We've been using the release automation scripts, aka Bootstrap, for the past several releases. We've hit some bumps but overall we've improved quality as we've been pushing changes into the scripts instead of having to document and remember to re-check a large list of "gotchas" whenever we run into problems, or need to add new steps to the release (e.g. DLL/EXE signing). Every release "step" has a set of verification tests, which we've been augmenting and then not having to think about next release.
Repeating the same set of steps every 6-8 weeks sounds pretty terrible; it's short enough so that it feels like you've done it a million times already, and it's just long enough that you get a little fuzzy on the details and have to constantly refer to the documentation. Even worse, you have about a dozen individual files to edit, hundreds of commands to run, and if any of it is incorrect you (generally) need to go back and start over from there. After all, you can't build without a tag, repack without a build, or generate (all of the) updates without repacks.

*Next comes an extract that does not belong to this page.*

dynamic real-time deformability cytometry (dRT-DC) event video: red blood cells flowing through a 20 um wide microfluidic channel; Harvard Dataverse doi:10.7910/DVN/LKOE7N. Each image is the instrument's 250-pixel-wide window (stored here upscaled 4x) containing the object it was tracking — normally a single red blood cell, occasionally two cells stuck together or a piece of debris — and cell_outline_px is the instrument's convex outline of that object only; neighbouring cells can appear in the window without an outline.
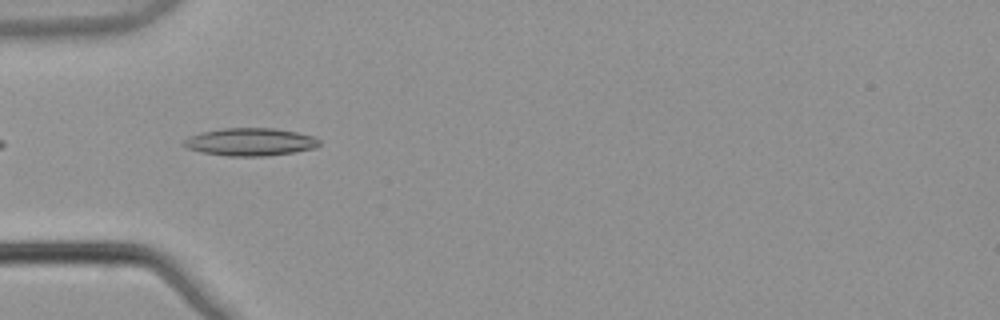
{"species": "common noctule bat (a hibernating species)", "species_latin": "Nyctalus noctula", "temperature_condition": "warm", "stored_images_in_passage": 3, "camera_frame_rate_fps": 3000, "um_per_image_px": 0.085, "animal": {"sex": "male", "body_mass_g": 21.5, "forearm_length_mm": 52.0}, "frame": {"image": 1, "passage_image": 1, "time_ms": 0.0, "image_size_px": [1000, 320], "cell_outline_px": [[320, 144], [316, 148], [296, 152], [264, 156], [228, 156], [200, 152], [188, 148], [180, 144], [188, 136], [200, 132], [224, 128], [272, 128], [296, 132], [312, 136], [320, 140]], "centroid_in_image_um": [21.25, 12.07], "position_along_channel_um": 63.8, "area_um2": 22.02}}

The part that's exciting, challenging and fun is when you start to break down the big, scary problem into a set of small, manageable problems. Abstract the small problems into discrete steps and automate them, so that you don't need to worry about the individual details every time you use them. You can examine each step separately, optimize it, test it, and try to get as close to absolute consistency as possible. Do paranoid, pedantic tests for correctness that would drive a person mad.
In short, it's basically refactoring and unit testing. When you start doing it after-the-fact there's a high ramp-up cost, but once you've got the ball rolling it starts picking up serious momentum.
The next big hurdle is end-to-end automation. Right now, with the automation and infrastructure as-is, a human has to:
- log into Tag machine, kick off tag script
- log into win32, linux and mac tinderboxes and kick off build script
- verify builds and copy to the candidates directory
- configure l10n, update generation/verification
- kick off l10n build script on win32, linux and mac tinderboxes
- verify l10n builds and copy to the candidates directory
- sign win32 EXEs/DLLs
- log into update machine, kick off patch generator
- log into staging machine, kick off staging script
- turn on test updates
- sign installers
- create bouncer links, push bits to mirrors
- turn on updates
This is not including the huge number of config/version bumps that go along with all of these disparate systems. If you spend a lot of time going over all of these files, it seems pretty obvious that we could be putting in one set of info and generating all of this data.
We're actually now at the point where we can do all the tagging/version bumping automatically, generate Tinderbox mozconfig/tinder-config.pl based on the single bootstrap.cfg, and generate the patcher2 configs (which creates partial updates and configures AUS).
However, we still need to log into the individual machines described above, check out/update the scripts, and run them. Each of these processes generally take between 1 and 4 hours, so having them run back-to-back would not only reduce the total time to do a release (should be fine running all night, or over weekends), it should help to reduce mistakes and eliminate the time-wasting polling that we currently have to do (although bootstrap does support sending email notifications now, so at least it can be event-driven).
We've been looking at Buildbot to help tie this into a seamless process. Buildbot supports both the idea of BuildSets (e.g. win32, linux and mac builders all operating as one pass/fail operation) as well as dependent steps e.g. Tag -> Source -> BuildSet(linux,mac,win32) -> Repack(linux,mac,win32) -> Updates -> Stage.
My original idea for pushing this all together was to send Changes into Buildbot from Bootstrap everytime a new step was ready, but preed looked into it more and realized that buildsets and dependent steps already do what we need. This is great, because it moves us more incrementally from "Human logging into 10 machines to run 1000 commands" to "Human logging into 10 machines to run 1 script" to "Buildbot logging into 10 machines to run 1 script on each", without us having to write any additional code.
Anyway, we've got a lot of other things going on, but I'm really proud of all the work we've done to get this far, and confident that we'll be able to get this across the finish line soon. We've done it so incrementally that I don't feel like we've built this giant cathedral; it's more that we've just broken down our big problem into little bits that we can improve more quickly.